Wermelskirchen: WiW wird jetzt gemeinnützig
VON GUNDHILD TILLMANNS - zuletzt aktualisiert: 25.10.2008Wermelskirchen (RPO). Spendenbescheinigungen kann der Stadtmarketing-Verein ab sofort rückwirkend für dieses Jahr ausstellen. Der mehr als 200 Mitglieder starke Verein verpflichtet sich jetzt zu einem Katalog von Aufgaben „zum zukunftsorientierten Wohlergehen der Bürger“.

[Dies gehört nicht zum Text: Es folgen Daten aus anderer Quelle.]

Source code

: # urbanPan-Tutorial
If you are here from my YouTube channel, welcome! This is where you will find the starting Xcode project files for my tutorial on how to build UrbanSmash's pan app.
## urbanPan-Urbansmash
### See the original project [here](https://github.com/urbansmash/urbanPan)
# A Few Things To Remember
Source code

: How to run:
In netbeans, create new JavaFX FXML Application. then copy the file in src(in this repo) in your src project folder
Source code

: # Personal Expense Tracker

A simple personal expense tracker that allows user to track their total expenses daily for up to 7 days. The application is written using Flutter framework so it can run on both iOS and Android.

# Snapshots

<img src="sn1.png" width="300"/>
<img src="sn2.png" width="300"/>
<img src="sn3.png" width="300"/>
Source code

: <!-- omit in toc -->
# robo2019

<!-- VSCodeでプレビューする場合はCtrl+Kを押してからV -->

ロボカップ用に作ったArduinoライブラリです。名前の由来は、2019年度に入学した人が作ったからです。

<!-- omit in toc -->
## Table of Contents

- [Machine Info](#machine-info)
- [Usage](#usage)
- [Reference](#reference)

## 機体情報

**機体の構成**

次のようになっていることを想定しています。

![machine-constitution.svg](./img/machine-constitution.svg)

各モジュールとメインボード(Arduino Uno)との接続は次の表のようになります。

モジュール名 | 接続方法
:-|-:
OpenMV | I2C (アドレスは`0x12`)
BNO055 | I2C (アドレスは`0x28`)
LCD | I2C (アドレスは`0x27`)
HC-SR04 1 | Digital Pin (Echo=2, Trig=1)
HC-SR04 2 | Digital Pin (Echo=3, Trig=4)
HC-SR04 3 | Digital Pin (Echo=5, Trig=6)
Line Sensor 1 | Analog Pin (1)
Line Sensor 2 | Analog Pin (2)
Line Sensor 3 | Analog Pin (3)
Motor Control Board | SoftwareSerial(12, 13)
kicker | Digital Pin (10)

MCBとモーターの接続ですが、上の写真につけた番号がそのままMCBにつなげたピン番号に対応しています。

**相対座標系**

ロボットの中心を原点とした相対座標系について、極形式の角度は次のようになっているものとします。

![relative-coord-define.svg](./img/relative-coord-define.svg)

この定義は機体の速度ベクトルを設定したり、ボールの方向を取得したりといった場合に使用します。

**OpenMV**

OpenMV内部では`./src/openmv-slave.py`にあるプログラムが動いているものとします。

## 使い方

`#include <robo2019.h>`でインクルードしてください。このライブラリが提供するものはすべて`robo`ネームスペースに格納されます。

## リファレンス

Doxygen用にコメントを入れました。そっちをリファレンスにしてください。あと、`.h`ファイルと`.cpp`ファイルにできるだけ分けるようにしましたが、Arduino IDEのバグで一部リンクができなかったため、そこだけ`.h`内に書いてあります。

Eine Gesellschaft mit beschränkter Haftung (GmbH) wollte Heinrich Niehaves zunächst fürs Stadtmarketing und die Wirtschaftsförderung gründen. Doch daraus ist der Verein „Wir in Wermelskirchen“ (WiW) geworden. Der zählt inzwischen mehr als 200 Mitglieder, war am Donnerstagabend zu erfahren, und werde jetzt auch gemeinnützig, verkündete Niehaves in der Mitgliederversammlung. Mit der Anerkennung des gemeinnützigen Vereins seien seine ursprünglichen Pläne einer GmbH aber nicht vom Tisch, sagte Heinrich Niehaves gestern auf Anfrage der Bergischen Morgenpost.
Kein Widerspruch zur GmbH
WiW gibt Einblick
Die neue Satzung des Stadtmarketingvereins WiW sowie der Geschäftsbericht 2007 sind jetzt einsehbar in der WiW-Geschäftstelle in der Hauptstelle der Stadtsparkasse an der Telegrafenstraße.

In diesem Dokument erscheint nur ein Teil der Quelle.